BEGIN

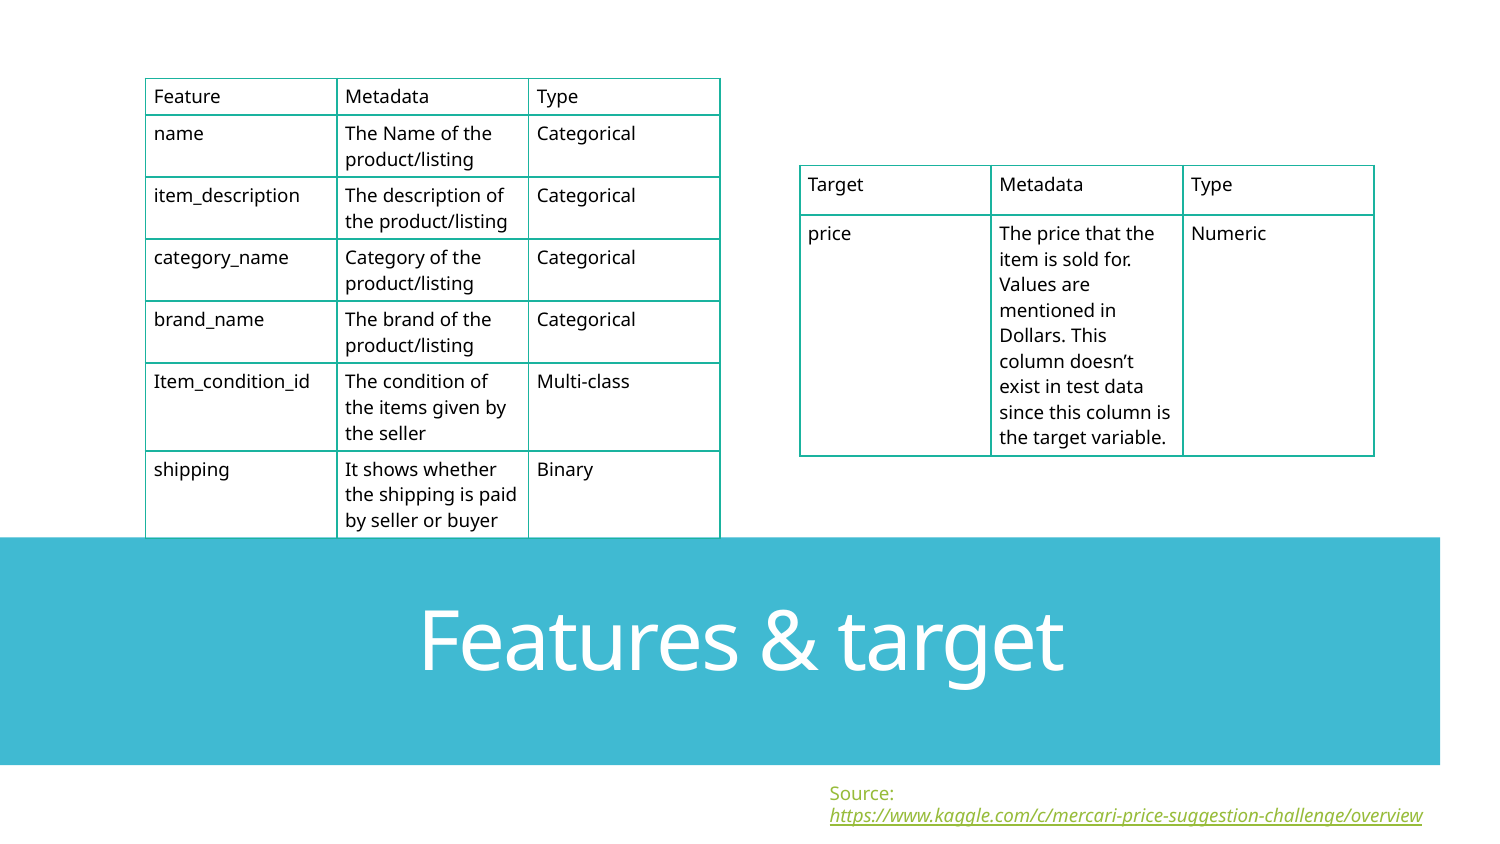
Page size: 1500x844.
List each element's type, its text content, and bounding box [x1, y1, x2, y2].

table_cell Categorical [529, 302, 719, 362]
text_box [0, 536, 1441, 766]
table_cell shipping [146, 452, 336, 538]
table_cell price [801, 216, 990, 455]
table_cell Categorical [529, 178, 719, 238]
table_cell The Name of the product/listing [338, 116, 528, 176]
table_header Metadata [992, 166, 1182, 214]
table_cell Binary [529, 452, 719, 538]
table_cell Item_condition_id [146, 364, 336, 450]
table_cell Category of the product/listing [338, 240, 528, 300]
table_header Metadata [338, 79, 528, 114]
table_cell The brand of the product/listing [338, 302, 528, 362]
table_cell The condition of the items given by the seller [338, 364, 528, 450]
table_cell Multi-class [529, 364, 719, 450]
table_cell The description of the product/listing [338, 178, 528, 238]
table_header Feature [146, 79, 336, 114]
text_box [0, 0, 1500, 844]
table_cell item_description [146, 178, 336, 238]
text_box Source: https://www.kaggle.com/c/mercari-price-suggestion-challenge/overview [814, 774, 1468, 837]
table_cell category_name [146, 240, 336, 300]
table_cell It shows whether the shipping is paid by seller or buyer [338, 452, 528, 538]
table_header Type [529, 79, 719, 114]
table_header Type [1184, 166, 1373, 214]
title Features & target [402, 565, 1302, 697]
table_cell name [146, 116, 336, 176]
table_header Target [801, 166, 990, 214]
table_cell Categorical [529, 116, 719, 176]
table_cell Categorical [529, 240, 719, 300]
table_cell Numeric [1184, 216, 1373, 455]
table_cell brand_name [146, 302, 336, 362]
table_cell The price that the item is sold for. Values are mentioned in Dollars. This column doesn’t exist in test data since this column is the target variable. [992, 216, 1182, 455]
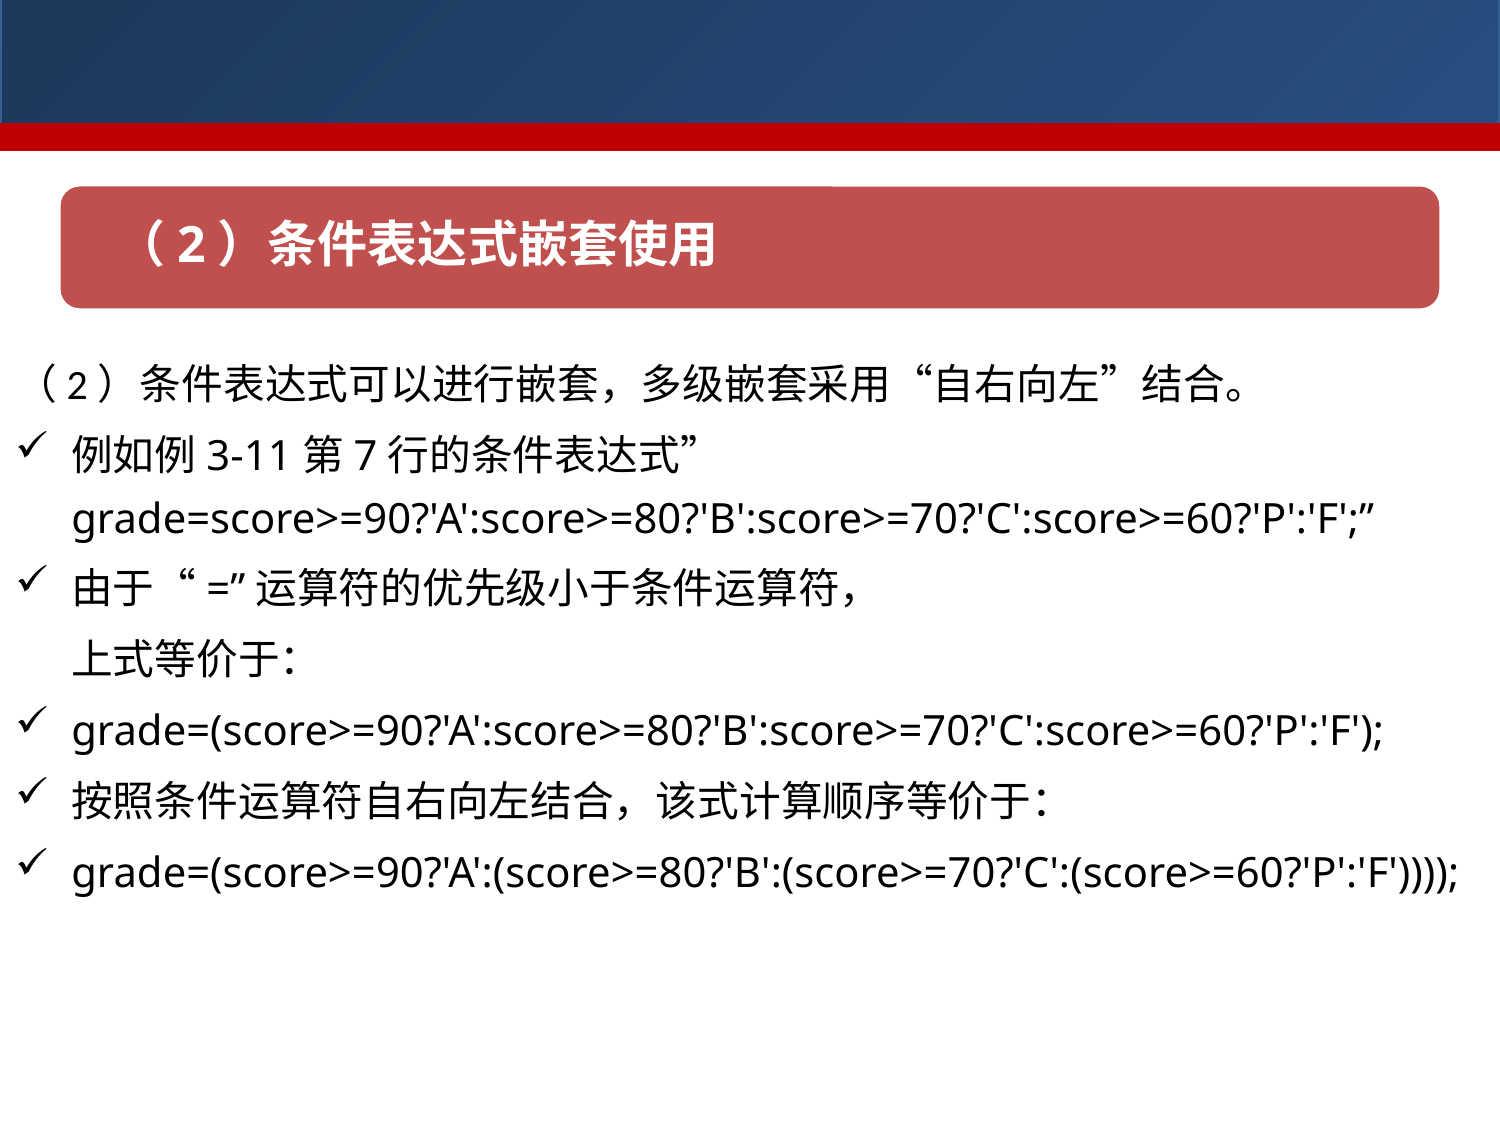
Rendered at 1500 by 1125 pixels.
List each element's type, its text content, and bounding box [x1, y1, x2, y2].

list （2）条件表达式嵌套使用 [100, 205, 822, 289]
list （2）条件表达式可以进行嵌套，多级嵌套采用“自右向左”结合。 例如例3-11第7行的条件表达式” grade=score>=90?'A':score>=80?'B':score>=70?'C':score>=60?'P':'F';” 由于“=”运算符的优先级小于条件运算符， 上式等价于： grade=(score>=90?'A':score>=80?'B':score>=70?'C':score>=60?'P':'F'); 按照条件运算符自右向左结合，该式计算顺序等价于： grade=(score>=90?'A':(score>=80?'B':(score>=70?'C':(score>=60?'P':'F')))); [0, 337, 1495, 965]
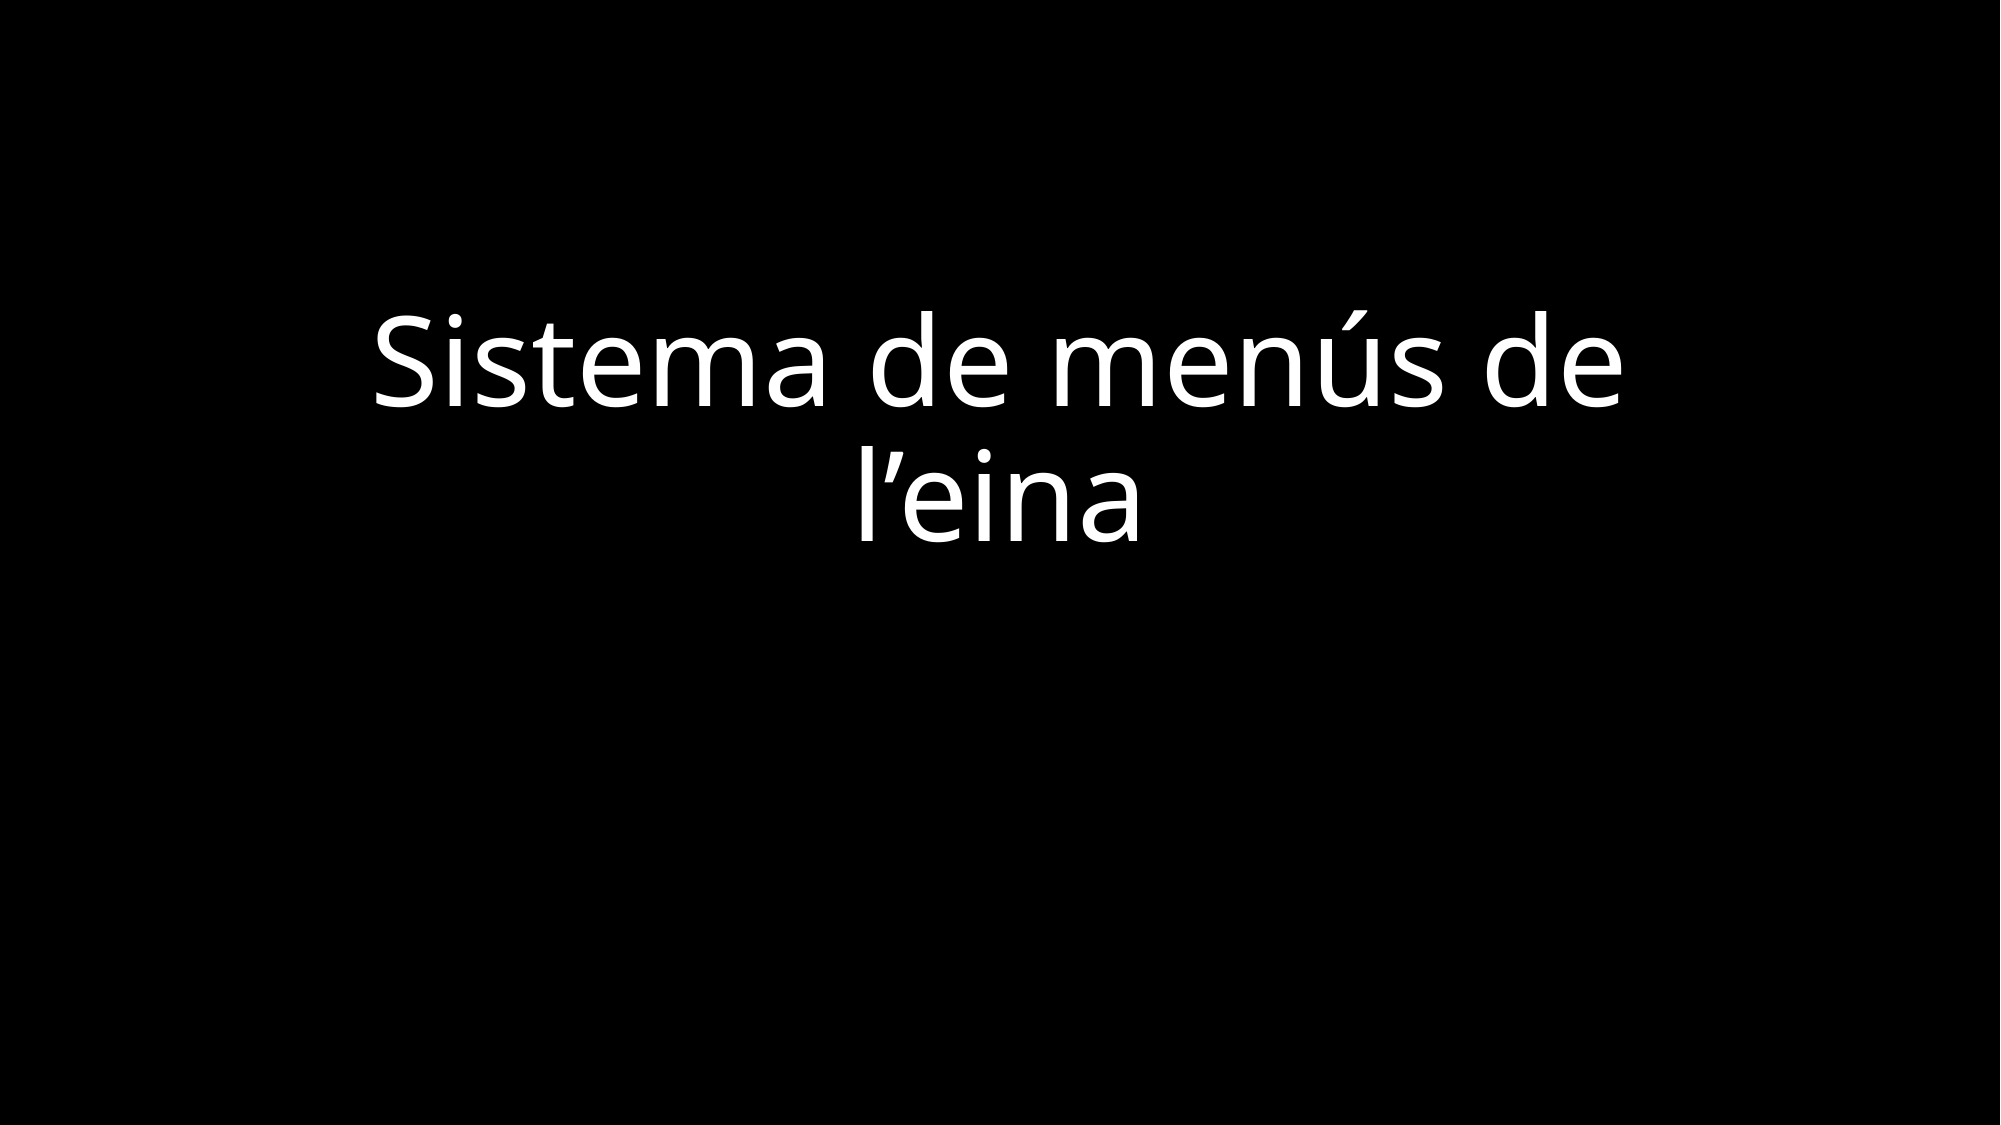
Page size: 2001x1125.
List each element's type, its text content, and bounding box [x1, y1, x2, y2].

title Sistema de menús de l’eina [249, 184, 1750, 576]
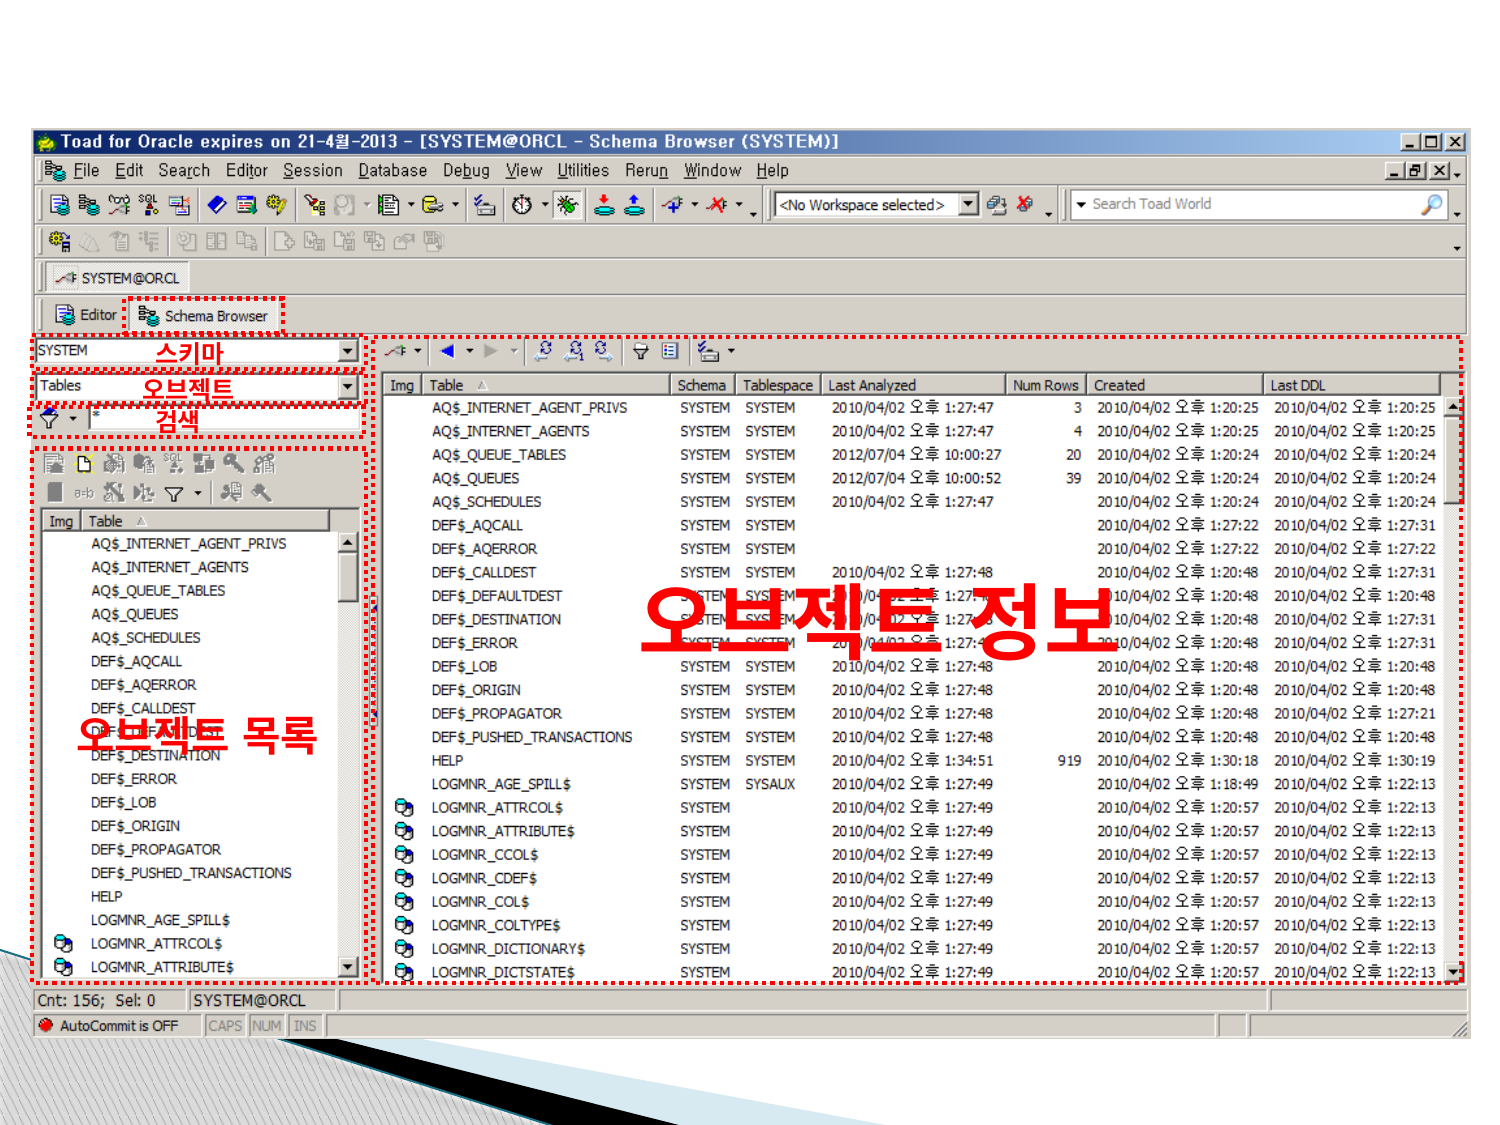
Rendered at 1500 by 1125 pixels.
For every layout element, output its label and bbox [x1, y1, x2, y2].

picture [31, 128, 1471, 1039]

END

THE PROBLEM:
The whole listing above is to be repeated exactly, apart from its pictures.

EXPECTED ANSWER:
Page size: 1500x844.
List each element's type, its text content, and bounding box [x1, y1, x2, y2].

table_cell Categorical [529, 302, 719, 362]
text_box [0, 536, 1441, 766]
table_cell shipping [146, 452, 336, 538]
table_cell price [801, 216, 990, 455]
table_cell Categorical [529, 178, 719, 238]
table_cell The Name of the product/listing [338, 116, 528, 176]
table_header Metadata [992, 166, 1182, 214]
table_cell Binary [529, 452, 719, 538]
table_cell Item_condition_id [146, 364, 336, 450]
table_cell Category of the product/listing [338, 240, 528, 300]
table_header Metadata [338, 79, 528, 114]
table_cell The brand of the product/listing [338, 302, 528, 362]
table_cell The condition of the items given by the seller [338, 364, 528, 450]
table_cell Multi-class [529, 364, 719, 450]
table_cell The description of the product/listing [338, 178, 528, 238]
table_header Feature [146, 79, 336, 114]
text_box [0, 0, 1500, 844]
table_cell item_description [146, 178, 336, 238]
text_box Source: https://www.kaggle.com/c/mercari-price-suggestion-challenge/overview [814, 774, 1468, 837]
table_cell category_name [146, 240, 336, 300]
table_cell It shows whether the shipping is paid by seller or buyer [338, 452, 528, 538]
table_header Type [529, 79, 719, 114]
table_header Type [1184, 166, 1373, 214]
title Features & target [402, 565, 1302, 697]
table_cell name [146, 116, 336, 176]
table_header Target [801, 166, 990, 214]
table_cell Categorical [529, 116, 719, 176]
table_cell Categorical [529, 240, 719, 300]
table_cell Numeric [1184, 216, 1373, 455]
table_cell brand_name [146, 302, 336, 362]
table_cell The price that the item is sold for. Values are mentioned in Dollars. This column doesn’t exist in test data since this column is the target variable. [992, 216, 1182, 455]
Rendered at 1500 by 1125 pixels.
List each element's type, its text content, and bounding box [x1, y1, x2, y2].

list （2）条件表达式嵌套使用 [100, 205, 822, 289]
list （2）条件表达式可以进行嵌套，多级嵌套采用“自右向左”结合。 例如例3-11第7行的条件表达式” grade=score>=90?'A':score>=80?'B':score>=70?'C':score>=60?'P':'F';” 由于“=”运算符的优先级小于条件运算符， 上式等价于： grade=(score>=90?'A':score>=80?'B':score>=70?'C':score>=60?'P':'F'); 按照条件运算符自右向左结合，该式计算顺序等价于： grade=(score>=90?'A':(score>=80?'B':(score>=70?'C':(score>=60?'P':'F')))); [0, 337, 1495, 965]
Page size: 2001x1125.
List each element's type, its text content, and bounding box [x1, y1, x2, y2].

title Sistema de menús de l’eina [249, 184, 1750, 576]
Rendered at 1500 by 1125 pixels.
For every layout element, output its label and bbox [x1, y1, x2, y2].

picture [31, 128, 1471, 1039]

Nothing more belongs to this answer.